The last line is the key phrase: “no changes added to commit”. We have changed this file, but we haven’t told Git we will want to save those changes (which we do with git add) nor have we saved them (which we do with git commit).

To explicitly identify what has changed between the last commit and any new, unstaged changes, we may use the git diff command. This will show us a list of what has changed between the most recent commit (the ‘HEAD’) and our local (but unstaged) changes for a given file (mars.txt).

$ git diff HEAD mars.txt

diff --git a/test.txt b/test.txt
index df0654a..c73b558 100644
--- a/mars.txt
+++ b/mars.txt
@@ -1 +1,3 @@
 Cold and dry, but everything is my favorite color
+The two moons may be a problem for Wolfman.

After reviewing our change, it’s time to commit it:

$ git add mars.txt
$ git commit -m "Add concerns about effects of Mars' moons on Wolfman"

[main 34961b1] Add concerns about effects of Mars' moons on Wolfman
 1 file changed, 1 insertion(+)

Finally, we may have made multiple changes to a file that cause it to stop working as intended. This is incredibly common with code scripts, such as .r or .py files. More often than not, it can be incredibly difficult to identify what has actually broken, and we wish to simply revert to a copy of the code where we know that things were working as intended. This is one place that version control really shines. Let’s add another line to our mars.txt file to simulate a ‘broken’ code script:

$ cat mars.txt

Cold and dry, but everything is my favorite color
The two moons may be a problem for Wolfman
THIS LINE BREAKS EVERYTHING OH NO.

In order to revert the ‘broken’ script to a working version, we can use the git restore command:

git restore mars.txt
cat mars.txt

Cold and dry, but everything is my favorite color
The two moons may be a problem for Wolfman

2.5 The Staging Area

As a final note, Git insists that we add files to the set we want to commit before actually committing anything. This allows us to commit our changes in stages and capture changes in logical portions rather than only large batches. For example, suppose we’re adding a few citations to relevant research to our thesis. We might want to commit those additions, and the corresponding bibliography entries, but not commit some of our work drafting the conclusion (which we haven’t finished yet).

To allow for this, Git has a special staging area where it keeps track of things that have been added to the current changeset but not yet committed.
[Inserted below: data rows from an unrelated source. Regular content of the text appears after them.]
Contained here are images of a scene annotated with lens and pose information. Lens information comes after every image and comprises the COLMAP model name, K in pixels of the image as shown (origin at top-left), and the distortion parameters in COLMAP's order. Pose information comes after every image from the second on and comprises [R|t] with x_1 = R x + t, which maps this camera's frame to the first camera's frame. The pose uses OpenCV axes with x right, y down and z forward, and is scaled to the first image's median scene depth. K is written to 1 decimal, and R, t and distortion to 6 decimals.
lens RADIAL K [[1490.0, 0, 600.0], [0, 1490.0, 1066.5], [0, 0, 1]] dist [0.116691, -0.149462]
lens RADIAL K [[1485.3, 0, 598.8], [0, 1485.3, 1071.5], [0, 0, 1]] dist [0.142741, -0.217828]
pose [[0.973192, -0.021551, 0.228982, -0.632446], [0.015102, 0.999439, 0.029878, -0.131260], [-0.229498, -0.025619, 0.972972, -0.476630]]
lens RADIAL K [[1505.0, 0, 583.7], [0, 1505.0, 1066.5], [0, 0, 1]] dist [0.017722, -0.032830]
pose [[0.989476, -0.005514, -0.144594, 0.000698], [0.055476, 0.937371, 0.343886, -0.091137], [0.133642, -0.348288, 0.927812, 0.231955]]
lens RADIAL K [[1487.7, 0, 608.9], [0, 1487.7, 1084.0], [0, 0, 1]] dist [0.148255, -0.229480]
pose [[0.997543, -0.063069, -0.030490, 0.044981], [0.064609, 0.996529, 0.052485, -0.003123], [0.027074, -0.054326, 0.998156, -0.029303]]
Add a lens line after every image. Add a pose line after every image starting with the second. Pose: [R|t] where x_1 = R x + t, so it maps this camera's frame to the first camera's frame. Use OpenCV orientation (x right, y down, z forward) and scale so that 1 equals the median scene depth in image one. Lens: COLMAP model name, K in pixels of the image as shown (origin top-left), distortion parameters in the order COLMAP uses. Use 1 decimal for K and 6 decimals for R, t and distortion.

If you think of Git as taking snapshots of changes over the life of a project, git add specifies what will go in a snapshot (putting things in the staging area), and git commit then actually takes the snapshot, and makes a permanent record of it (as a commit). If you don’t have anything staged when you type git commit, Git will prompt you to use git commit -a or git commit –all, which is kind of like gathering everyone to take a group photo! However, it’s almost always better to explicitly add things to the staging area, because you might commit changes you forgot you made. (Going back to the group photo simile, you might get an extra with incomplete makeup walking on the stage for the picture because you used -a!) Try to stage things manually, or you might find yourself searching for “git undo commit” more than you would like!